Empower them to lead
To inspire your coworkers, give them the authority to lead. Consult your sales team on the direction and vision of the department and let them review numbers to develop predictable sales models and identify unique trends. Ask them to attend meetings and represent the department. Listen to and discuss their recommendations, questions, and concerns. When you allow open communication and encourage leadership, your team benefits. They will have a deeper understanding of the company and respect the work you do as well as your leadership.
Work with competitors
While you may have a few contentious rivalries, there are plenty of companies who play fair and may work with you. Competing firms can team up on initiatives in which participants pool resources to help each other achieve long-term goals. For example, Dharmesh Shah and Rand Fishkin, founders of competing marketing software companies, came together to launch Inbound.org, a hub for inbound marketing professionals. In just three years the community grew to more than 30,000 members who share marketing news and strategies.
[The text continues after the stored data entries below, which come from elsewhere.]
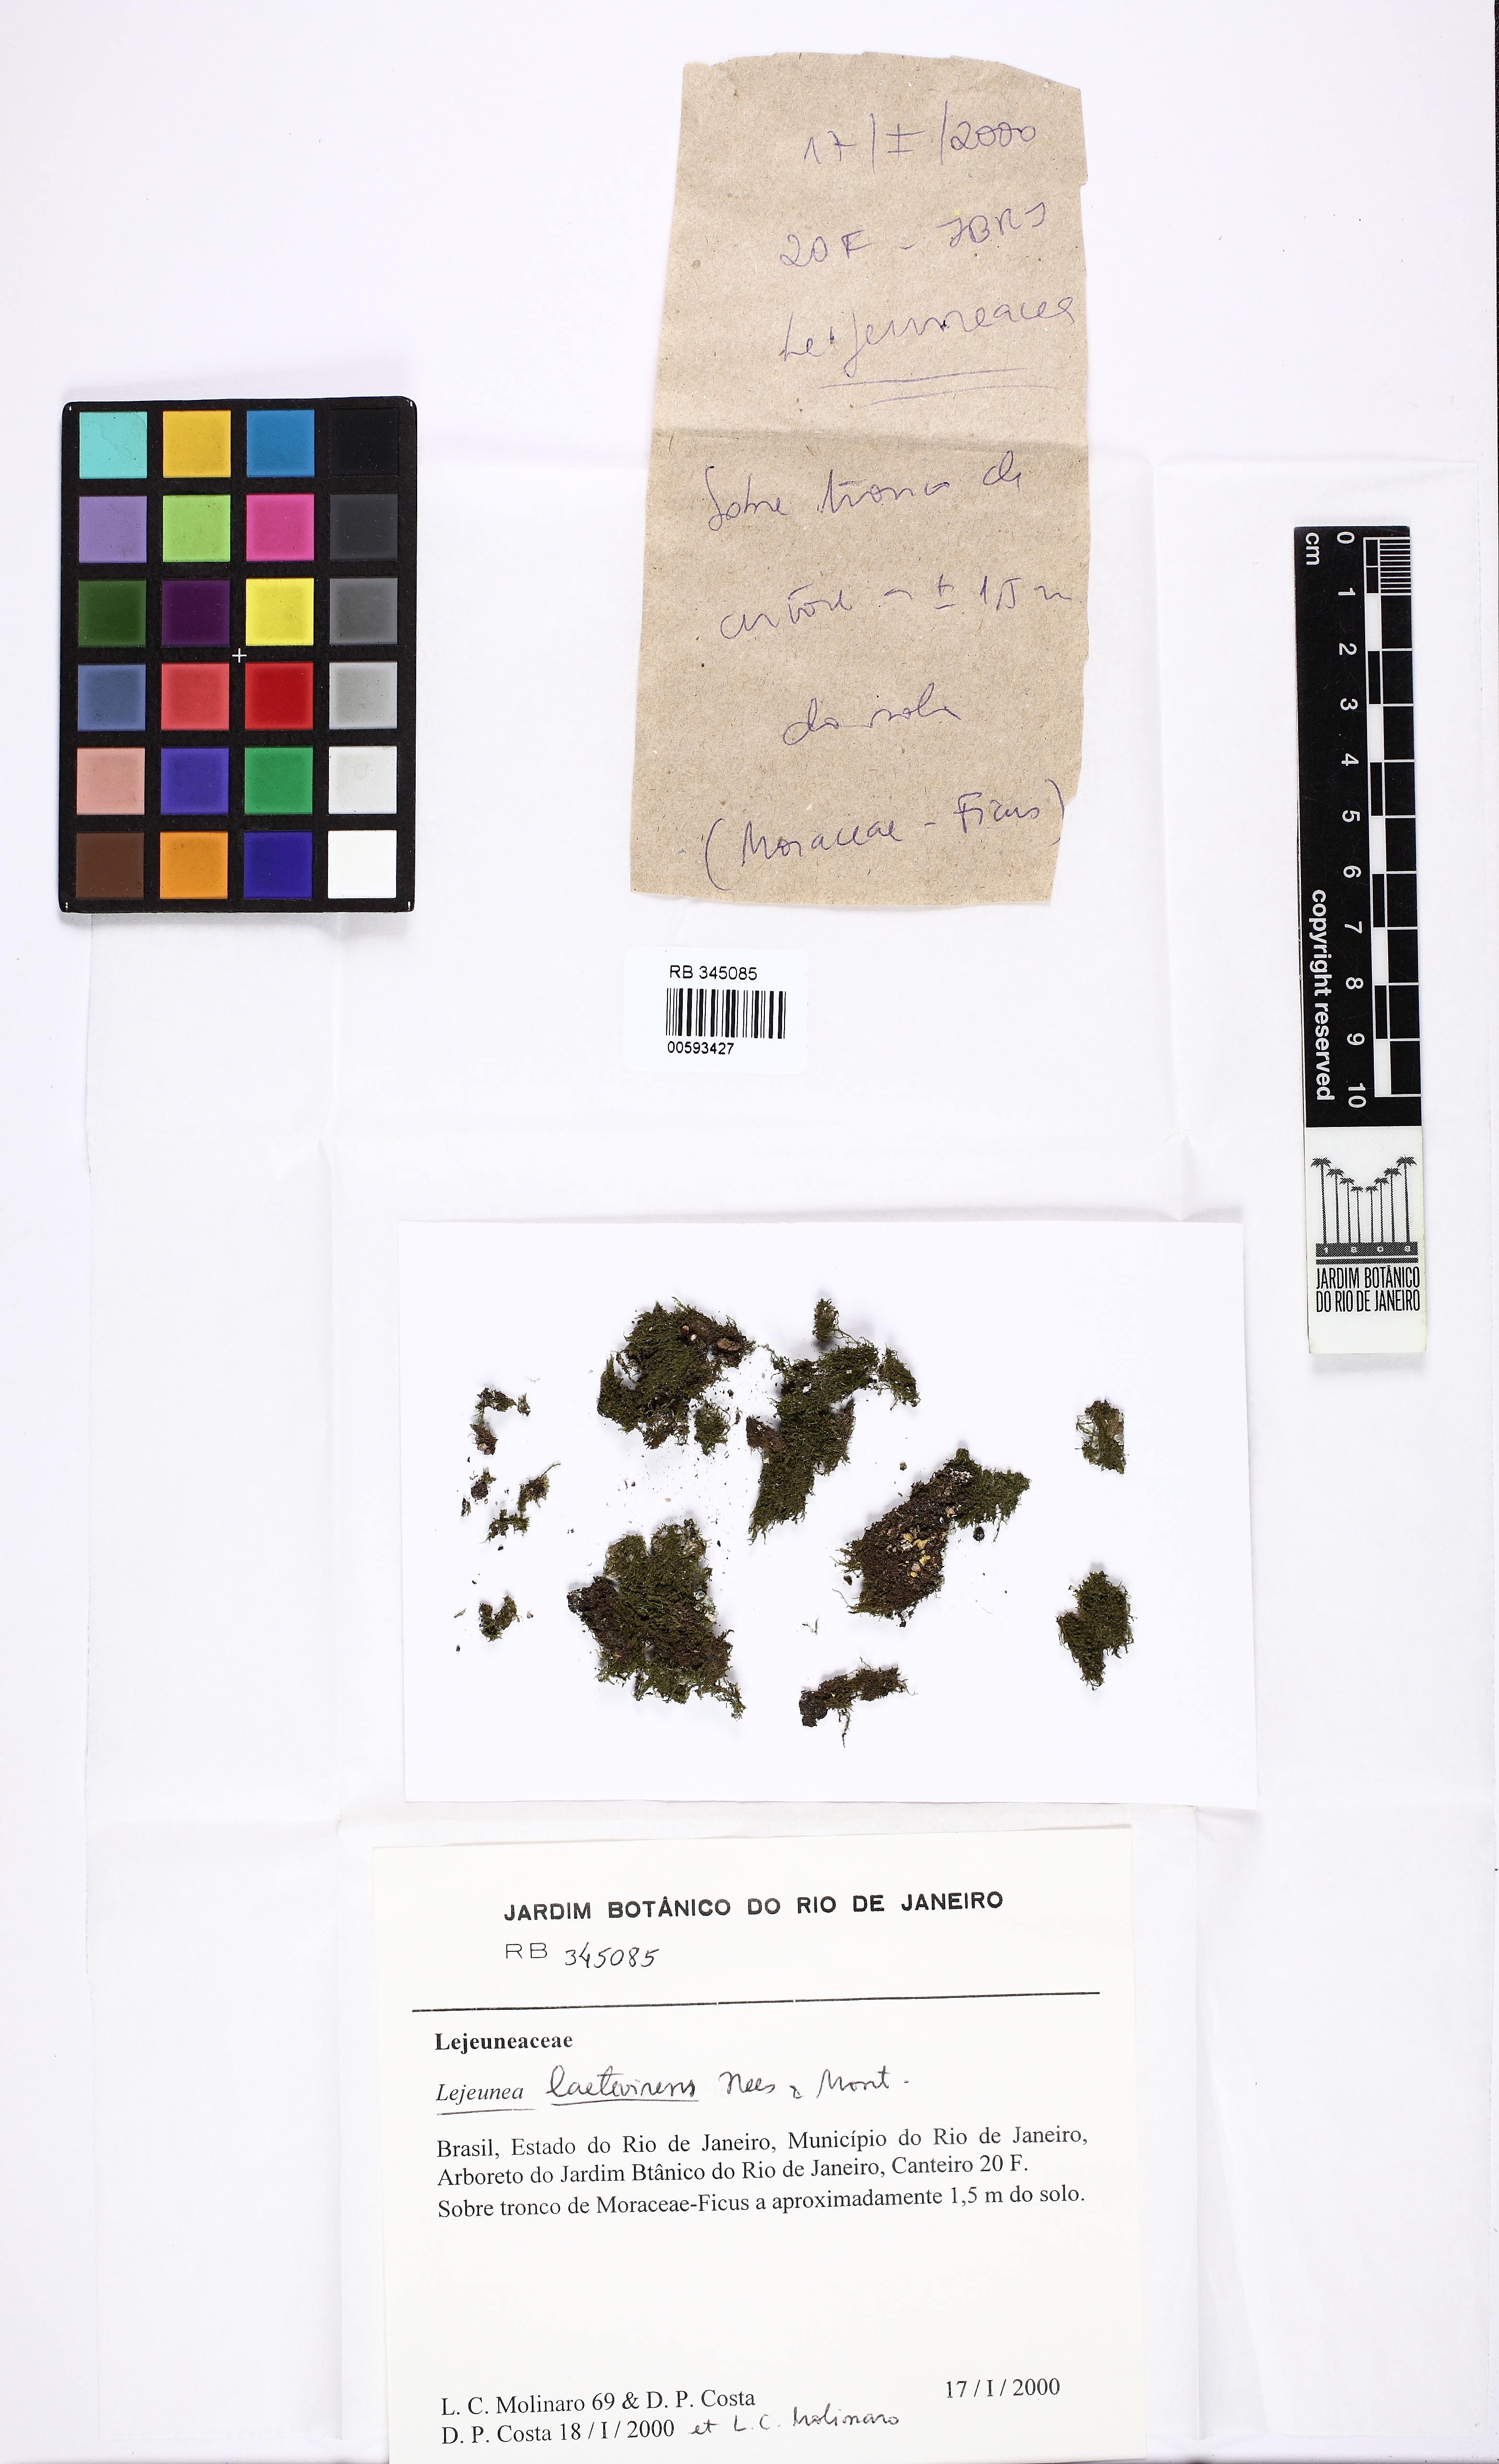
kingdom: Plantae
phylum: Marchantiophyta
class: Jungermanniopsida
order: Porellales
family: Lejeuneaceae
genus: Lejeunea
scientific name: Lejeunea laetevirens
In an article for Harvard Business Review, Martin Zwilling writes, “Your goal is ‘coopetition:’ to find a way to partner with your competitor in such a way that both parties can substantially benefit from the other’s resources without stealing customers or damaging anyone’s credibility. It’s a great survival strategy for small companies or entrepreneurs and a good expansion strategy for even the largest companies.”
Strategic alliances can be a real boon for business. Here are ways to partner with competitors to your advantage:
Increase industry awareness and make it easier to sell your products and services to a larger audience
Co-sponsorship of events, research, and special projects
Cost sharing allows participating firms to limit risk and reap the same rewards.
Businesses can learn from each other and should be open to sharing productive tips and tricks.
Cross-promote other companies’ complementary products and services for a commission.
Think tanks and industry watchdogs
Rogue players can give your industry a bad reputation, but formal definitions, guidelines, and regulations improve credibility and direct negative sentiment toward individual companies instead of the industry as a whole.
Your team deserves a leader who thinks outside the box. The more you challenge your salespeople, support their personal and professional growth, and break conventions to try new leadership techniques, the more everyone learns and discovers better business methods. These efforts can dramatically improve sales and increase your team’s morale.